To start out, just for clarification, The Samaritans were not considered “Gentiles.” After the northern 10 tribes of Israel were conquered by the Assyrians and most of them deported (and subsequently lost to history), the Assyrians moved other foreign populations into central Israel to intermarry the Jews remaining there. It resulted in a population called “ Samaritans” that the Jews of the southern two tribes considered to be “contaminated,” so to speak, with paganism. The Samaritans also developed a mongrel form of religion that retained some aspects of Judaism while altering others. The “pure” Jews from the southern kingdom despised these “half breeds,” and there was much animosity between the two population groups that lasted for centuries.

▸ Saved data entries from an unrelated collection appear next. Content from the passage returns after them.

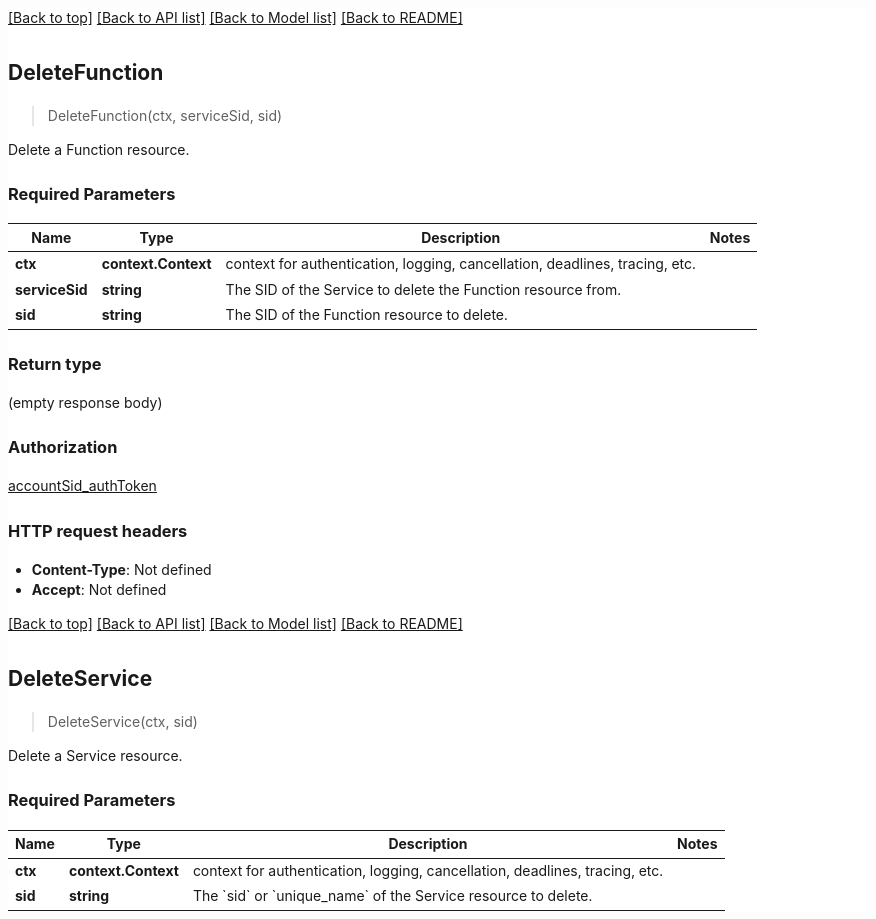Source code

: [[Back to top]](#) [[Back to API list]](../README.md#documentation-for-api-endpoints)
[[Back to Model list]](../README.md#documentation-for-models)
[[Back to README]](../README.md)


## DeleteFunction

> DeleteFunction(ctx, serviceSid, sid)



Delete a Function resource.

### Required Parameters


Name | Type | Description  | Notes
------------- | ------------- | ------------- | -------------
**ctx** | **context.Context** | context for authentication, logging, cancellation, deadlines, tracing, etc.
**serviceSid** | **string**| The SID of the Service to delete the Function resource from. | 
**sid** | **string**| The SID of the Function resource to delete. | 

### Return type

 (empty response body)

### Authorization

[accountSid_authToken](../README.md#accountSid_authToken)

### HTTP request headers

- **Content-Type**: Not defined
- **Accept**: Not defined

[[Back to top]](#) [[Back to API list]](../README.md#documentation-for-api-endpoints)
[[Back to Model list]](../README.md#documentation-for-models)
[[Back to README]](../README.md)


## DeleteService

> DeleteService(ctx, sid)



Delete a Service resource.

### Required Parameters


Name | Type | Description  | Notes
------------- | ------------- | ------------- | -------------
**ctx** | **context.Context** | context for authentication, logging, cancellation, deadlines, tracing, etc.
**sid** | **string**| The &#x60;sid&#x60; or &#x60;unique_name&#x60; of the Service resource to delete. |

All that was just for background since in Matt. 10.5 Jesus also tells them not to enter any town of the Samaritans. Here’s what’s going on: this prohibition was for this special tour alone. The disciples were to give Jews the first opportunity to respond to their Messiah. Later Jesus will command them to go and disciple all the Gentiles (Matt. 28.19-20).

Matthew’s Gospel, in particular, has no anti-Gentile slant. From the visit of the magi in chapter 2, the fulfillment of Isaiah’s prophecy in 4.15, and throughout the whole book to the very end (28.19-20), the Gospel of Matthew is geared to showing that the Gentiles were included in the gospel message. The Gospel is filled with accounts of the inclusion of Gentiles (4.24-25, including Syria and Decapolis; 8.5-13 and the centurion; 8.28-34 in the Gadarenes; 12.21: “the nations; 15.21-28, the Canaanite woman; etc.).

Just because Jesus’s focus is on the Jewish population (Mt. 15.24) doesn’t mean he ignores Gentile people. Although that is His focus, he never turns people away.

  • The centurion of Mt. 8.5-13
  • The Samaritan woman of Jn 4 (not a Gentile, but not Jewish either)
  • The Canaanite woman of Mt. 15.21-28; Mk. 7.24-30

But here at the beginning the ministry focus for this trip is to the Jews. Just as we read in Paul later (Acts 13.46), it is when the Jews reject Christ that ministry is opened wide to the Gentiles and focuses more specifically on Gentile populations.